Considerações finais

    Com todo o processo de observação e questionários realizados pode-se constatar que os/as professores/as do município de Araxá devem rever e refletir sobre sua prática atual na escola, voltando intencionalmente ao foco gênero, no sentido de promover uma nova prática pedagógica, incorporada nessas reflexões. Pois, nota-se que existe uma insegurança por parte dos mesmos em relação à aplicabilidade dos conteúdos e até mesmo sobre as questões que envolvem o tocante gênero.

    Podemos identificar que a participação dos alunos nas aulas são mistas em três escolas pesquisadas, e em duas são separadas por gênero. Para a maioria dos professores não existe diferença na prática pedagógica aplicada aos meninos e meninas, porém procuram utilizar a mesma atividade para que não se sintam diferentes, sendo necessária a variação da forma pedagógica pela própria estruturação do gênero. A preferência da maioria deles é por turmas mistas pela oportunidade de interação e trabalho coletivo, visando à preparação desde a infância ao futuro para um melhor convívio entre os gêneros. A maioria dos docentes relatou não possuir dificuldade na aplicabilidade dos conteúdos em suas aulas em relação aos gêneros, mas durante a observação realizada das aulas constatou-se certos conflitos e dificuldades por eles apresentados. O gênero masculino é mais participativo no desenvolvimento das aulas de Educação Física do que o gênero feminino. No relacionamento entre os gêneros existem muitas divergências, devido à presença de estereótipos e preconceitos enraizados nos diversos setores de convívio humano.

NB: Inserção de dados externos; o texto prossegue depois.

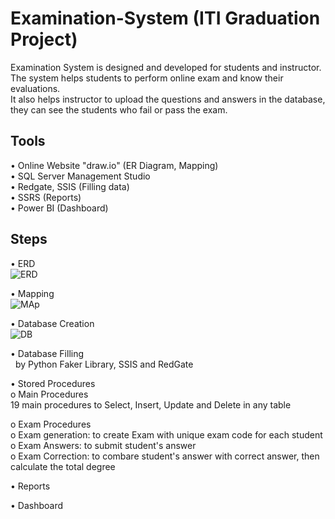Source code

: # Examination-System (ITI Graduation Project)
Examination System is designed and developed for students and instructor. The system helps students to perform online exam and know their evaluations.<br /> 
It also helps instructor to upload the questions and answers in the database, they can see the students who fail or pass the exam.

## Tools
• Online Website "draw.io" (ER Diagram, Mapping) <br />
•	SQL Server Management Studio <br />
•	Redgate, SSIS (Filling data) <br />
•	SSRS (Reports) <br />
•	Power BI (Dashboard) <br />

## Steps
•	ERD <br />
![ERD](https://user-images.githubusercontent.com/57462948/227804406-bbbc2d70-c929-48eb-9fa8-52ca26e90075.png)

•	Mapping <br />
![MAp](https://user-images.githubusercontent.com/57462948/227804526-4d47eb0a-0ef7-4ff2-8e85-c396796b8136.png)

•	Database Creation <br />
![DB](https://user-images.githubusercontent.com/57462948/227788838-e0ae2988-cc78-4c2c-9d7e-03bf2da3db39.png)

•	Database Filling <br />
  &nbsp;  by Python Faker Library, SSIS and RedGate

•	Stored Procedures <br />
o	Main Procedures <br />
        19 main procedures to Select, Insert, Update and Delete in any table<br />
        
o	Exam Procedures <br /> 
        o	Exam generation: to create Exam with unique exam code for each student <br />
        o	Exam Answers: to submit student's answer <br />
        o	Exam Correction: to combare student's answer with correct answer, then calculate the total degree <br />

•	Reports <br />

•	Dashboard <br />
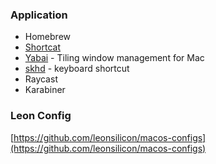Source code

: ### Application
 - Homebrew
- [Shortcat](https://shortcat.app/)
- [Yabai](https://github.com/koekeishiya/yabai?tab=readme-ov-file) - Tiling window management for Mac
- [skhd](https://github.com/koekeishiya/skhd/blob/master/examples/skhdrc) - keyboard shortcut
- Raycast
- Karabiner
### Leon Config
[https://github.com/leonsilicon/macos-configs](https://github.com/leonsilicon/macos-configs)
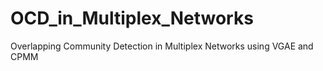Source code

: # OCD_in_Multiplex_Networks
Overlapping Community Detection in Multiplex Networks using VGAE and CPMM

    Este estudo, além de diagnosticar as práticas docentes que determinassem questões de gênero durante as aulas de Educação Física do 6º ano, permitiu reflexões sobre os padrões tradicionais de relacionamento, para que assim, possamos, como professores/as trabalharmos na reconstrução e ressignificação de experiências motoras de meninos e meninas, superando os preconceitos e estereótipos presentes no repertório motor, social, afetivo e cognitivo dos/as alunos/as e na representação dos/as próprios/as professores/as.

    Sendo assim, através dos resultados obtidos, sugerimos que os profissionais de Educação Física revejam suas diretrizes pedagógicas, na qual percebemos a necessidade de uma formação continuada, através de palestras, cursos abordando a temática pesquisada, envolvendo diversos segmentos, para que através destas atualizações possam desenvolver um processo de ensino-aprendizagem eficaz, propiciando segurança ao professor/a na aplicabilidade dos conteúdos e visando à formação dos/as alunos/as.

    Devido à versatilidade da temática de estudos do gênero e também pelo estudo restrito à alunos/as de apenas um nível de ensino acreditamos que este pode ser um pontapé inicial em busca da realização de outras pesquisas envolvendo a temática pesquisada, e que visem proporcionar uma relação com mais equidade entre os seres humanos.